Throughout his discussion of the crime crises, urban fiscal crisis, and crisis of democracy, Passavant illuminates how the ghost of the “black insurrection” of the 1960s – alluded to in the title of the book – “haunts” all three crises and how “repressing this haunting figure’s appearance” became a driving force behind the emergence of the neoliberal authoritarian state. Id. at 15. While explaining changes in the policing of protest is the central focus of Policing Protest, in doing so Passavant reveals much more far-reaching, fundamental, and even more deeply concerning shifts in social control and governance in the contemporary U.S. Over the course of the book, Passavant draws on case studies of movements such as Occupy Wall Street and Black Lives Matter – and brings this together with legal history and evolving case law – and skillfully connects seemingly disconnected trends and features of contemporary life to construct a cohesive and novel understanding of the legal, political, and economic predicament in which we find ourselves.

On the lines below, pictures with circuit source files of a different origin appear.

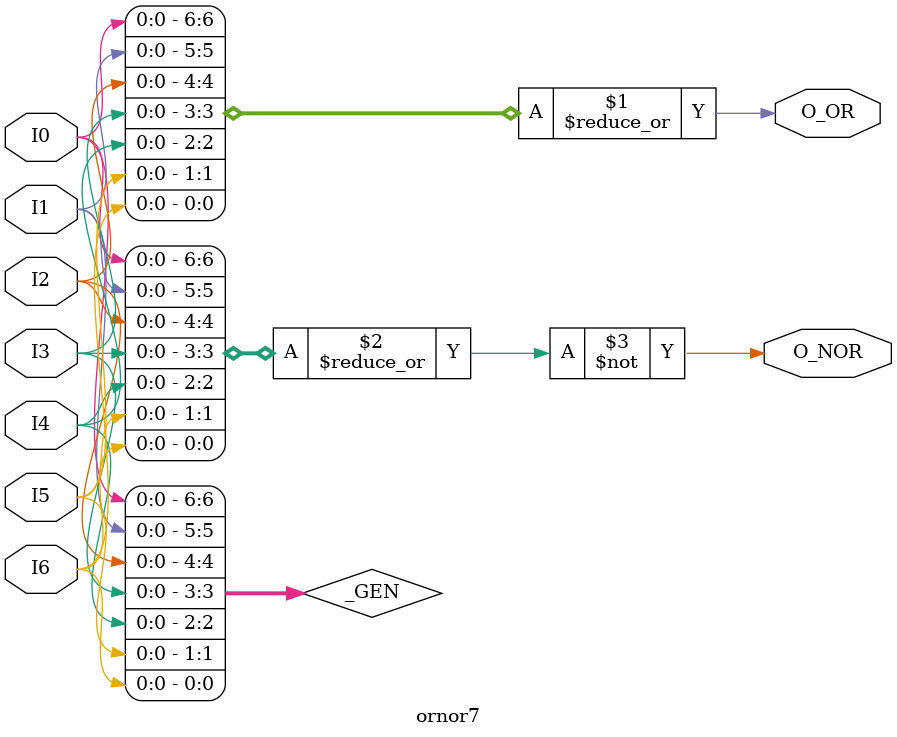
<source format=v>
module ornor7(	// file.cleaned.mlir:2:3
  input  I0,	// file.cleaned.mlir:2:24
         I1,	// file.cleaned.mlir:2:37
         I2,	// file.cleaned.mlir:2:50
         I3,	// file.cleaned.mlir:2:63
         I4,	// file.cleaned.mlir:2:76
         I5,	// file.cleaned.mlir:2:89
         I6,	// file.cleaned.mlir:2:102
  output O_OR,	// file.cleaned.mlir:2:116
         O_NOR	// file.cleaned.mlir:2:131
);

  wire [6:0] _GEN = {I0, I1, I2, I3, I4, I5, I6};	// file.cleaned.mlir:5:10
  assign O_OR = |_GEN;	// file.cleaned.mlir:5:10, :6:10, :8:5
  assign O_NOR = ~(|_GEN);	// file.cleaned.mlir:5:10, :6:10, :7:10, :8:5
endmodule


</source>
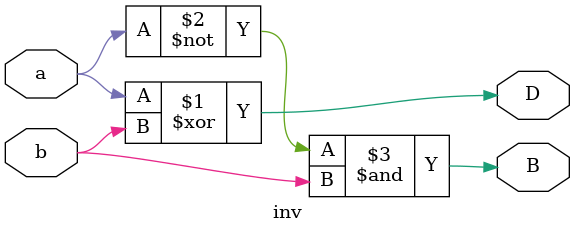
<source format=v>
`timescale 1ns / 1ps

module inv(
    input a,
    input b,
    output D,
    output B
);
    
assign D = a^b;
assign B = (~a)&b;
endmodule
</source>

The book is at once sweeping in its implications, nuanced in its arguments, and detailed in the evidence it brings to bear on these questions. It will be of great interest to scholars of social movements, policing, and law as well as a broader audience of those concerned about protecting the freedom to engage in dissent. While the arc of recent history that Passavant draws is undeniably bleak, he does not leave readers without hope. For example, after arguing that the form that policing, and protest policing specifically, has taken in recent decades is just one facet of “the antagonism between the neoliberal authoritarian state and the well-being of the people,” he adds, on a more hopeful note, that “Perhaps this is the fissure that we can use to open a space where we can begin assembling to determine a better life for ourselves.” Id. at 252.

 

Dr. Heidi Reynolds-Stenson is an Assistant Professor of Sociology at Colorado State University, Pueblo.